You can check that feeding xml data containing two doc
elements, results in
document elements with distinct group-ids.
In the example above, we see functions with ama:
prefix appearing inside XPath expressions (
ama:documentUrl()
, ama:groupId()
). These functions are oneWEX
XSL extension functions, that are provided for various purposes, e.g., utility functions not
available in built-in/common extension functions, communication with oneWEX runtime, etc.
The oneWEX XSL extension functions are implemented as Java methods, which are called from XPath expressions using Xalan XSLT extension function mechanism. The current list of supported extensions is available as Javadoc here: https://watson-explorer.github.io/onewex-custom-converters/ama-extensions/com/ibm/es/ama/zing/converter/converters/xslt/AmaExtensions.html.

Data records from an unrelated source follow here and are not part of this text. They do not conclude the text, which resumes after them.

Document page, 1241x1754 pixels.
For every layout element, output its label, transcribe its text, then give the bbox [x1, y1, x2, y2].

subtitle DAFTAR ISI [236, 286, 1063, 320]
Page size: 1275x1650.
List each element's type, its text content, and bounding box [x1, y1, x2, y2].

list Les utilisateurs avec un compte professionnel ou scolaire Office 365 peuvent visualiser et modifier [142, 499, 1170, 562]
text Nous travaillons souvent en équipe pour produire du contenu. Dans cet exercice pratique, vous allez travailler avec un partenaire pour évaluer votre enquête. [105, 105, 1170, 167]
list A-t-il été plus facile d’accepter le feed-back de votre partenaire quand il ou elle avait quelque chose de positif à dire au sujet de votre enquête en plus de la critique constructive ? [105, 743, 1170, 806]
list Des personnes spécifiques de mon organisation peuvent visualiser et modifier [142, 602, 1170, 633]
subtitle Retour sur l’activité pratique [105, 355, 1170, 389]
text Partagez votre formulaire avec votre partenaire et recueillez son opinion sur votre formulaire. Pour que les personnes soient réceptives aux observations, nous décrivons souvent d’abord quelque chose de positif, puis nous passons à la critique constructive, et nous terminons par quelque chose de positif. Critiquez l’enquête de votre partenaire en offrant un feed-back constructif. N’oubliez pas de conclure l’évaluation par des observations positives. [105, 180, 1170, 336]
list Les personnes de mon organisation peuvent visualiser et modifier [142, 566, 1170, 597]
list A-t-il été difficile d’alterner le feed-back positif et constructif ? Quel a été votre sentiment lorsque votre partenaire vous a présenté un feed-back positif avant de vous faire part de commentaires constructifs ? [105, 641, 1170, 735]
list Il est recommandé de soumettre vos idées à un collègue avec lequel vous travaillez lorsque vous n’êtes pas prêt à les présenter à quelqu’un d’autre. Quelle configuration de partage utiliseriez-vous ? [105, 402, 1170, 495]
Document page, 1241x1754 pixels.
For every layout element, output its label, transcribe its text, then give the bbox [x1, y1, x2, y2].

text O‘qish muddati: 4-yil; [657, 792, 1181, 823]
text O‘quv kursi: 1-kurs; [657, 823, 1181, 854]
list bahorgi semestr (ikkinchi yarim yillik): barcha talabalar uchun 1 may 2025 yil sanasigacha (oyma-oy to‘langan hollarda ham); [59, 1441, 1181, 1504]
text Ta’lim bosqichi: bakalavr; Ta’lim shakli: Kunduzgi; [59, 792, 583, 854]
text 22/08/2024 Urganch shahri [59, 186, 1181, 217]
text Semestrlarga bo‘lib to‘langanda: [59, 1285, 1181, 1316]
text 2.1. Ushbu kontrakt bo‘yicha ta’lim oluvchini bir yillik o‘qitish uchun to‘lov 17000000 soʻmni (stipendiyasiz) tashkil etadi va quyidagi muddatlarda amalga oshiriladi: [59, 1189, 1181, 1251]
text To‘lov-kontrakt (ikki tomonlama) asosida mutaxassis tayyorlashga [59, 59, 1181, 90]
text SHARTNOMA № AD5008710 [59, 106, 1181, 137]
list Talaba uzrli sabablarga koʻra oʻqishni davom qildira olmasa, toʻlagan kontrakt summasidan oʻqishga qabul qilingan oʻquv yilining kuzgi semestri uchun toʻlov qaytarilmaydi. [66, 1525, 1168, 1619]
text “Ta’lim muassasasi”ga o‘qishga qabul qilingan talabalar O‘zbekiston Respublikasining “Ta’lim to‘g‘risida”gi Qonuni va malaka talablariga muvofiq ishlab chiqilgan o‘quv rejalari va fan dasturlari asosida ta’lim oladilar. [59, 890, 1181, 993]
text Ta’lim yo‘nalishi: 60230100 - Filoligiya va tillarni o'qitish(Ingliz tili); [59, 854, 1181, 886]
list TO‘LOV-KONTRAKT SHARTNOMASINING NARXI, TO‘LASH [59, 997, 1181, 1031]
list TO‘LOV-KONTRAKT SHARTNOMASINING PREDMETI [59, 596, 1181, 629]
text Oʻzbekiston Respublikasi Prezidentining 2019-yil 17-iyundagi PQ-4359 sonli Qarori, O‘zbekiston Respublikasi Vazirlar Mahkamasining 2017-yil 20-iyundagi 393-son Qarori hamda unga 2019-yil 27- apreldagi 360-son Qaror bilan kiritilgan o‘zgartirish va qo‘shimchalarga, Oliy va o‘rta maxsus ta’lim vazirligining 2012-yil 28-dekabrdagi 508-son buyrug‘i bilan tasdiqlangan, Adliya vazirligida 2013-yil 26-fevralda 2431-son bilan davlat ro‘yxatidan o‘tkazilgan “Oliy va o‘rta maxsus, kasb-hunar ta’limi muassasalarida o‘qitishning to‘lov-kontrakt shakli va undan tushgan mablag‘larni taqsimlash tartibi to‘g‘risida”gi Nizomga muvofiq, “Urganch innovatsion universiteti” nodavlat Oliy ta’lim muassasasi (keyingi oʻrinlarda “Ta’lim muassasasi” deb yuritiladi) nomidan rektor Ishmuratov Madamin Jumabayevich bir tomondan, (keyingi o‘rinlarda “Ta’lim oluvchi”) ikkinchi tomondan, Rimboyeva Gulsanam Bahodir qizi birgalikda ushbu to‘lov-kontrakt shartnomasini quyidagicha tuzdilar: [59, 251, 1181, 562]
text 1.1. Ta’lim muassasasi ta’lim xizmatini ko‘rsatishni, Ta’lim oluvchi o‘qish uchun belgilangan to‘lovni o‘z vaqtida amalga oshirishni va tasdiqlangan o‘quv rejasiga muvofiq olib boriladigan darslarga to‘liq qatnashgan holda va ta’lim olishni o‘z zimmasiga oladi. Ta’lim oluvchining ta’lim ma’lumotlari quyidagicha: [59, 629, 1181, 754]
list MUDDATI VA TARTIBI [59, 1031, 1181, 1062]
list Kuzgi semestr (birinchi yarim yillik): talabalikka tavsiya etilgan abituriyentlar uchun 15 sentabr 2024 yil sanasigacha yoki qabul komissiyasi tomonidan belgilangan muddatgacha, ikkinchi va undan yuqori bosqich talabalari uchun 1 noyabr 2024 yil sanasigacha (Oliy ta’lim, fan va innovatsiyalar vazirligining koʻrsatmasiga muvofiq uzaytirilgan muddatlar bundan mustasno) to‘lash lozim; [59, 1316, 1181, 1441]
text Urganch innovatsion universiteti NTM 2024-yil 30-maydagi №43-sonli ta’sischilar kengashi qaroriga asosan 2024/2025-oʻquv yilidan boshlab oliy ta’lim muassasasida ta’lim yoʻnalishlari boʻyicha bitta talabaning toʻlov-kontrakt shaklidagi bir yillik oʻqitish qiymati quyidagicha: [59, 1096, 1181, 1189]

In addition to oneWEX extension functions, we can use standard EXSLT extenison functions available in the Xalan XSLT processor.
To build the following java projects, you need
ama-commons-<version>.jar
, ama-zing-commons-<version>.jar
and
commons-io-2.5.jar
in your classpath.
- Simple csv converter: An example csv converter, which turns each row to a separate document, with its contents built from a file with comma-separated columns.
- Java-based XML converter:
This converter does exactly the same conversion as the previous
custom-xml.xsl
example using XSLT. The Java version uses SAX parser to process XML documents.
The sample code uses the custom converter API under packages
com.ibm.es.ama.zing.common.model.{axml,converter}
. You can find the
javadoc at
https://watson-explorer.github.io/onewex-custom-converters/javadoc/.
Once you build the code, you can try the conversion inside your converter pipeline by specifying the jar location and plugin class name. There is also a command-line runner to test the converter.